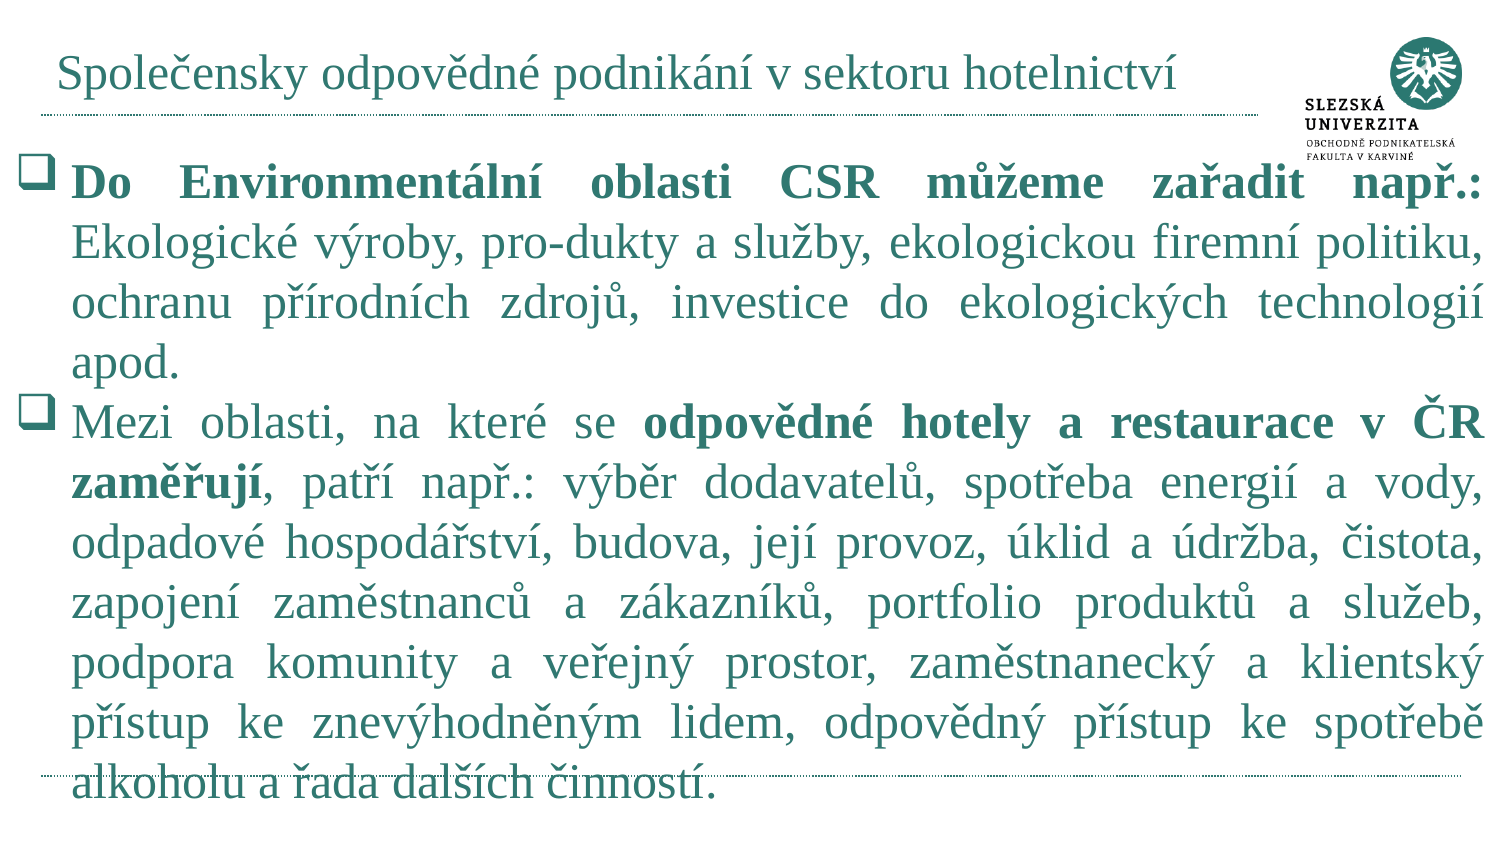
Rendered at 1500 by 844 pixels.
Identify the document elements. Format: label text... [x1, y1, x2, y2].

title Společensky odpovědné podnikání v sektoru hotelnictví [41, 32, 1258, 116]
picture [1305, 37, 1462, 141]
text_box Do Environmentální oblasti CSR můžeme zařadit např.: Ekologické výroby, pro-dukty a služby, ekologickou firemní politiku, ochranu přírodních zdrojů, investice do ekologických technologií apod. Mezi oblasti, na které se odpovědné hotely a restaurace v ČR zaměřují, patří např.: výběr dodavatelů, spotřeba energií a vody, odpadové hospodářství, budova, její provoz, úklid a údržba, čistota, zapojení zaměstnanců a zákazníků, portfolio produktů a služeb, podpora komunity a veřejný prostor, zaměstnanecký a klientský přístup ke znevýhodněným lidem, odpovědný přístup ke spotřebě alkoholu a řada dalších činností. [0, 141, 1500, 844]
▬▬▬
Repeat the material above exactly; any picture in it is left out.

• EXERCISE RESULT
Rendered at 1500 by 844 pixels.
Identify the document elements. Format: label text... [x1, y1, x2, y2].

title Společensky odpovědné podnikání v sektoru hotelnictví [41, 32, 1258, 116]
picture [1305, 37, 1462, 141]
text_box Do Environmentální oblasti CSR můžeme zařadit např.: Ekologické výroby, pro-dukty a služby, ekologickou firemní politiku, ochranu přírodních zdrojů, investice do ekologických technologií apod. Mezi oblasti, na které se odpovědné hotely a restaurace v ČR zaměřují, patří např.: výběr dodavatelů, spotřeba energií a vody, odpadové hospodářství, budova, její provoz, úklid a údržba, čistota, zapojení zaměstnanců a zákazníků, portfolio produktů a služeb, podpora komunity a veřejný prostor, zaměstnanecký a klientský přístup ke znevýhodněným lidem, odpovědný přístup ke spotřebě alkoholu a řada dalších činností. [0, 141, 1500, 844]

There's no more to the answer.